Data or functionality — Integrated applications may not want to simply share data, they may wish to share functionality such that each application can invoke the functionality in the others. Invoking functionality remotely can be difficult to achieve, and even though it may seem the same as invoking local functionality, it works quite differently, with significant consequences for how well the integration works.

Asynchronicity — Computer processing is typically synchronous, such that a procedure waits while its subprocedure executes. It’s a given that the subprocedure is available when the procedure wants to invoke it. However, a procedure may not want to wait for the subprocedure to execute; it may want to invoke the subprocedure asynchronously, starting the subprocedure but then letting it execute in the background. This is especially true of integrated applications, where the remote application may not be running or the network may be unavailable—the source application may wish to simply make shared data available or log a request for a subprocedure call, but then go on to other work confident that the remote application will act sometime later.

As you can see, there are several different criteria that must be considered when choosing and designing an integration approach. The question then becomes: Which integration approaches best address which of these criteria?

Application Integration Options

There’s more than one approach for integrating applications. Each approach addresses some of the integration criteria better than others. The various approaches can be summed up in four main integration styles:

File Transfer — Have each application produce files of shared data for others to consume, and consume files that others have produced.

Shared Database — Have the applications store the data they wish to share in a common database.

Remote Procedure Invocation — Have each application expose some of its procedures so that they can be invoked remotely, and have applications invoke those to run behavior and exchange data.

Messaging — Have each application connect to a common messaging system, and exchange data and invoke behavior using messages.

Each of the patterns has the same problem statement—the need to integrate applications—and very similar contexts. What differentiates them is different forces searching for a more elegant solution. Each pattern builds on the last, looking for a more sophisticated approach to address the shortcomings of its predecessors. Thus the pattern order reflects an increasing order of sophistication.

The trick is not to choose the one style to use always, but to choose the best style for a particular integration opportunity. Each style has its advantages and disadvantages. Two applications may integrate using multiple styles such that each point of integration takes advantage of the style that suits it best. Likewise, an application may use different styles to integrate with different applications, so as to choose the style that works best for the other application. Some integration approaches can best be viewed as a hybrid of multiple styles. An integration product or EAI middleware may employ a combination of styles, all of which are effectively hidden in the product’s implementation.

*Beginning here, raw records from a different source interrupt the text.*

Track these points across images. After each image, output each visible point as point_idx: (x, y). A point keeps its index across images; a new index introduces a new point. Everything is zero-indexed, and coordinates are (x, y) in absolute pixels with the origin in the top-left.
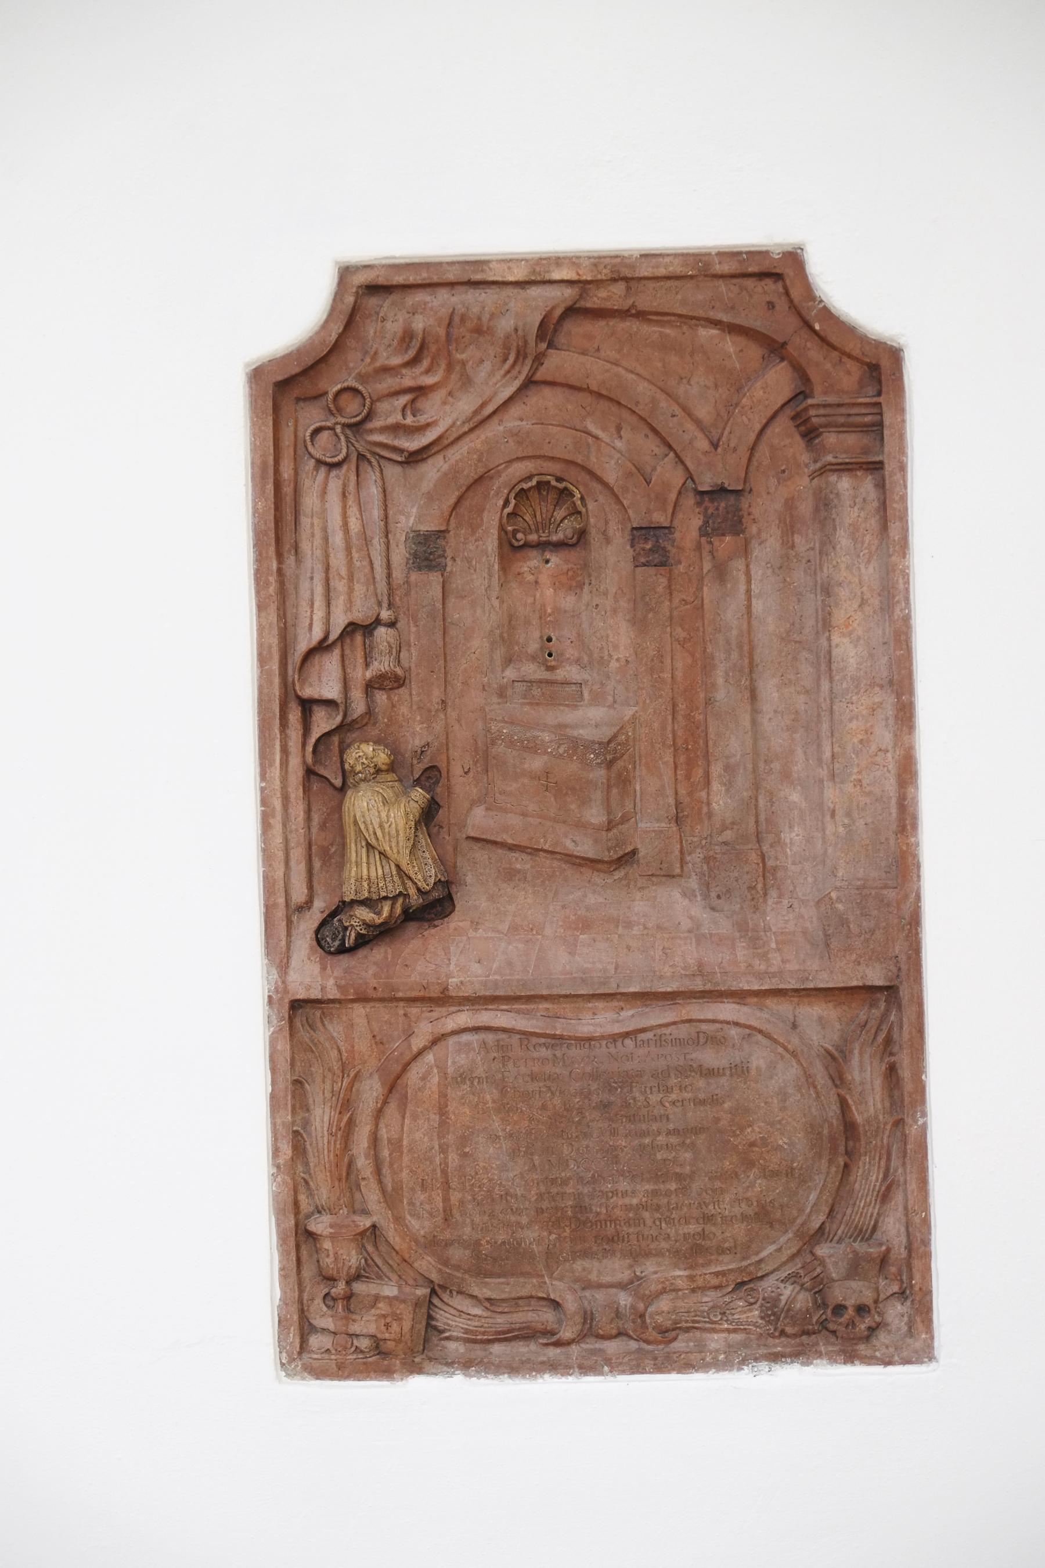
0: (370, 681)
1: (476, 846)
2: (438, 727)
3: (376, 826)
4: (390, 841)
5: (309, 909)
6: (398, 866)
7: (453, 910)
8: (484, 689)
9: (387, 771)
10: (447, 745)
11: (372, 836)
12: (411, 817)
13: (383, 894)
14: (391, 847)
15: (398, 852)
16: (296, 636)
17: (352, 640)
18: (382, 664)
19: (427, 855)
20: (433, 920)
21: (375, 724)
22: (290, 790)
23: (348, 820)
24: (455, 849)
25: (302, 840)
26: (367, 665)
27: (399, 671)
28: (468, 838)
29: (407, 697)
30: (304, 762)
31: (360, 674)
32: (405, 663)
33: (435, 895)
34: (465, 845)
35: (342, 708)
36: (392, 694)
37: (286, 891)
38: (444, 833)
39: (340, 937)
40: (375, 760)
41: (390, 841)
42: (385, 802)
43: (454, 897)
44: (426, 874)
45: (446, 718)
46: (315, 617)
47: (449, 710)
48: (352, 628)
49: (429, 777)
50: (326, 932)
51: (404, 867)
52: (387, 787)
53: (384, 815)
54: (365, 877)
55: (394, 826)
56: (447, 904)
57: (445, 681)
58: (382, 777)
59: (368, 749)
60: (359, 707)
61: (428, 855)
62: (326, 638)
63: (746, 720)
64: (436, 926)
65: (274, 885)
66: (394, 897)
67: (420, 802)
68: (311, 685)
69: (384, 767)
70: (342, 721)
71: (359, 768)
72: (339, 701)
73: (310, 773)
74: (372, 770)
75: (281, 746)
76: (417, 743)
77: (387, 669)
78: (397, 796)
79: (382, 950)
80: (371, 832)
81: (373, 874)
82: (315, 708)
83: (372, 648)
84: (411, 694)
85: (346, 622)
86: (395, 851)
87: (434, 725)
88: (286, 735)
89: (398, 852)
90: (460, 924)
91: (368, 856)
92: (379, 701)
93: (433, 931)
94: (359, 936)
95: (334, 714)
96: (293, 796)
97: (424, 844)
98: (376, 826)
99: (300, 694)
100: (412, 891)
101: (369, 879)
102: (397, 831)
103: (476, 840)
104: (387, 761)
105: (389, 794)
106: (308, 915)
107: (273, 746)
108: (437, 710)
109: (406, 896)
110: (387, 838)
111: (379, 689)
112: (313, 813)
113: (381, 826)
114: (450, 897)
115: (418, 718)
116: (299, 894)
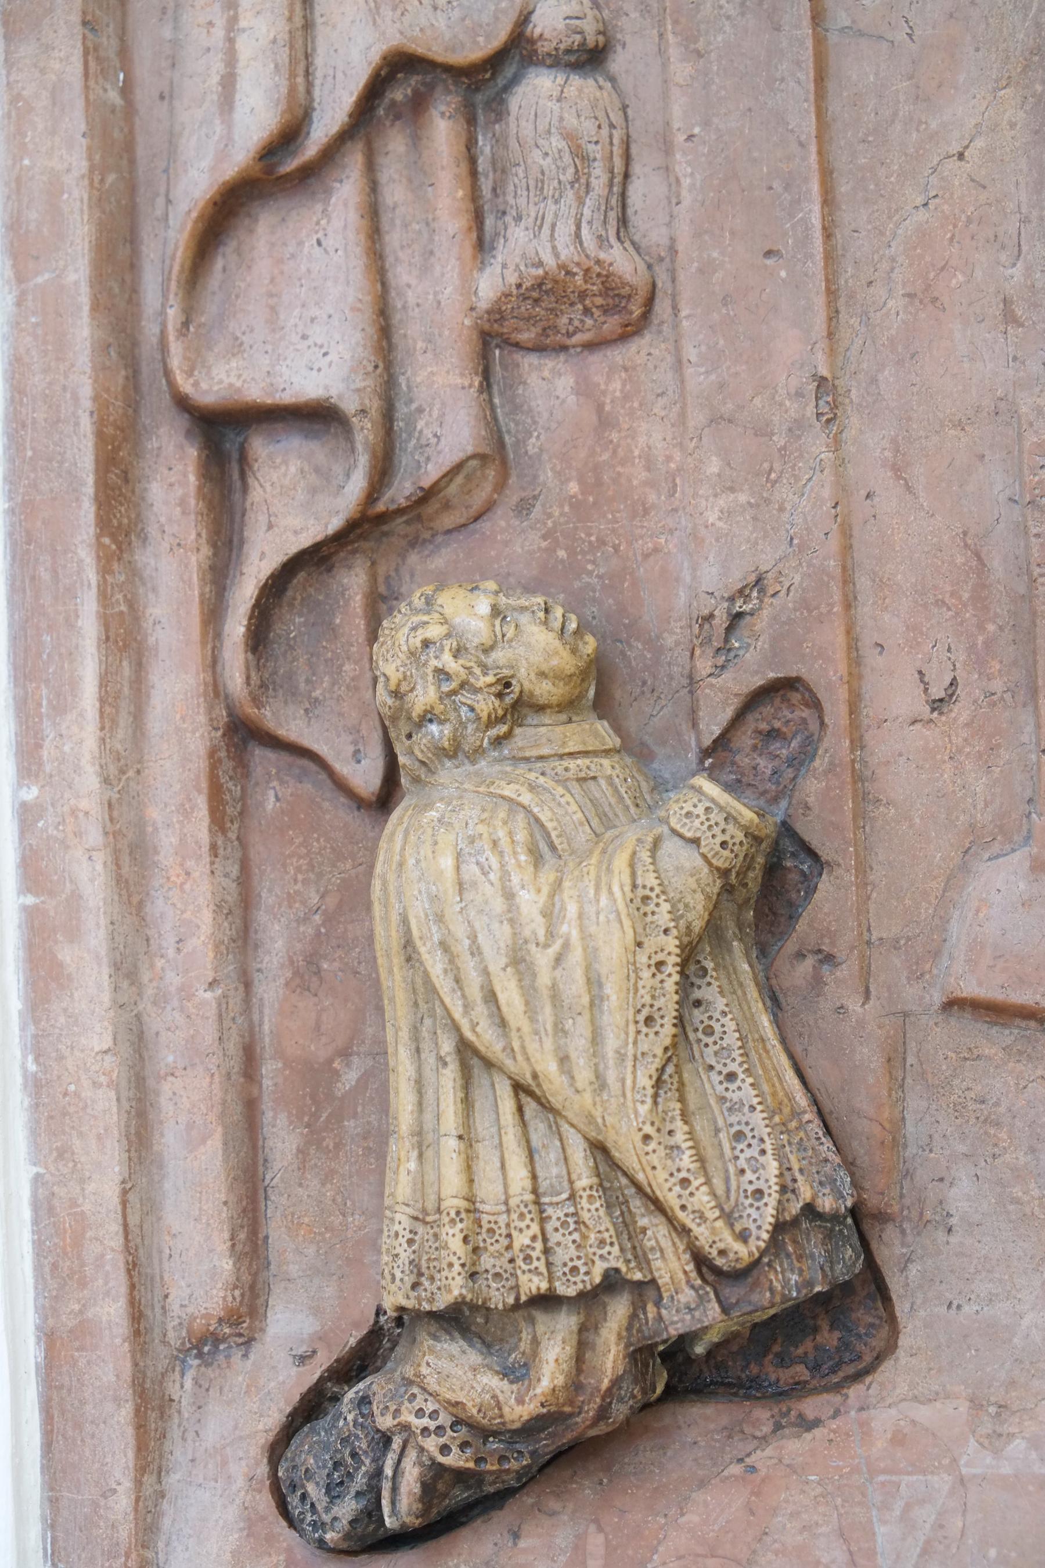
0: (497, 313)
1: (993, 1042)
2: (806, 502)
3: (496, 963)
4: (559, 1029)
5: (249, 1342)
6: (599, 1149)
7: (891, 1347)
8: (1009, 317)
9: (569, 707)
10: (847, 579)
11: (481, 1011)
12: (663, 916)
13: (534, 1284)
14: (564, 1060)
15: (600, 1083)
16: (172, 138)
17: (416, 140)
18: (546, 236)
19: (745, 1091)
20: (798, 1390)
21: (524, 508)
22: (154, 813)
23: (386, 937)
24: (895, 1058)
25: (209, 1034)
26: (482, 246)
27: (622, 262)
28: (954, 1004)
29: (666, 377)
30: (216, 689)
31: (446, 292)
32: (649, 228)
33: (787, 1282)
34: (940, 1040)
35: (365, 433)
36: (597, 363)
37: (133, 1268)
38: (841, 985)
39: (360, 1481)
40: (499, 656)
41: (559, 1029)
42: (542, 848)
43: (895, 1284)
44: (731, 1180)
45: (841, 463)
46: (245, 48)
47: (853, 423)
48: (401, 81)
49: (773, 734)
50: (309, 1453)
51: (628, 1151)
52: (558, 776)
53: (530, 902)
54: (453, 1203)
55: (576, 956)
56: (863, 1316)
57: (832, 293)
58: (539, 735)
59: (469, 611)
60: (445, 427)
61: (746, 1087)
62: (289, 136)
63: (582, 1126)
64: (808, 1425)
65: (78, 1242)
66: (583, 1296)
67: (710, 844)
68: (237, 348)
69: (545, 690)
70: (372, 495)
71: (424, 696)
72: (349, 405)
73: (243, 736)
74: (486, 705)
75: (106, 621)
76: (707, 578)
77: (567, 252)
78: (606, 821)
79: (563, 1537)
80: (475, 992)
81: (489, 1190)
82: (261, 447)
83: (502, 169)
84: (679, 365)
85: (375, 56)
86: (584, 1076)
87: (784, 493)
88: (134, 573)
89: (600, 1083)
90: (923, 1413)
91: (467, 1102)
92: (540, 404)
93: (795, 1447)
94: (437, 1476)
95: (338, 469)
96: (167, 842)
97: (732, 1039)
98: (496, 963)
99: (186, 386)
100: (671, 1267)
101: (472, 1206)
102: (594, 982)
103: (994, 1012)
104: (565, 661)
105: (562, 810)
106: (238, 1370)
107: (71, 622)
108: (796, 429)
109: (645, 1290)
110: (547, 1015)
111: (539, 349)
112: (261, 916)
113: (519, 961)
114: (873, 1283)
115: (714, 466)
116: (198, 1278)
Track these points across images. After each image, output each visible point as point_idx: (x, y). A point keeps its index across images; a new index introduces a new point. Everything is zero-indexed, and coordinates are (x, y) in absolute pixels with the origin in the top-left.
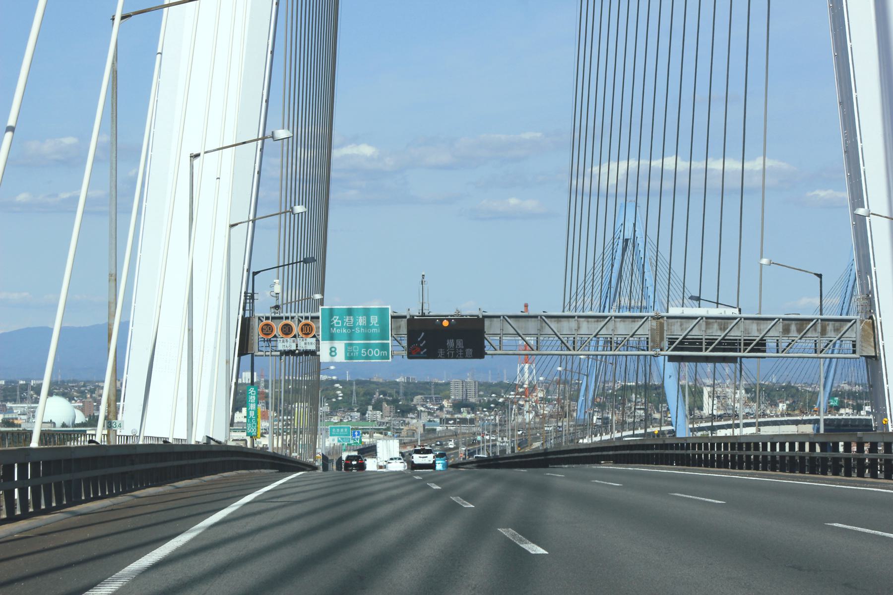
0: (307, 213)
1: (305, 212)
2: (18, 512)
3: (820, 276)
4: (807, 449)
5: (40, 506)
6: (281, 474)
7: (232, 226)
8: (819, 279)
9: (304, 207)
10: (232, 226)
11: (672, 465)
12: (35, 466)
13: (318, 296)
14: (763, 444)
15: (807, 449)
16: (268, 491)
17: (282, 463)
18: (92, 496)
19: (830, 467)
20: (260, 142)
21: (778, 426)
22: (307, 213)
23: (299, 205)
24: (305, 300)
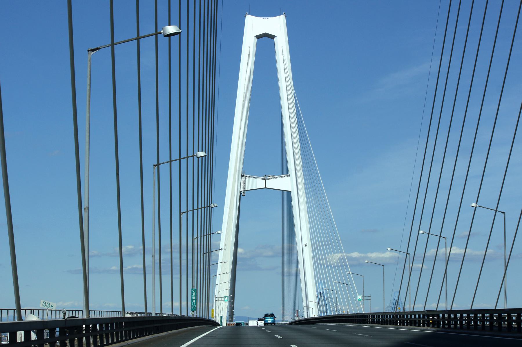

The remainder of this book will expand on the Messaging pattern. We focus on messaging in part because we believe it is often the best style for solving many integration opportunities. It is also the least well understood of the integration styles and a technology ripe with patterns that quickly explain how to make good use of it. Finally, messaging is the basis for many EAI products, so explaining how to use messaging well also goes a long way in teaching you how to use those products.

Familiarize yourself with these patterns to better understand the issues involved with application integration, and to better understand how messaging fits into the mix.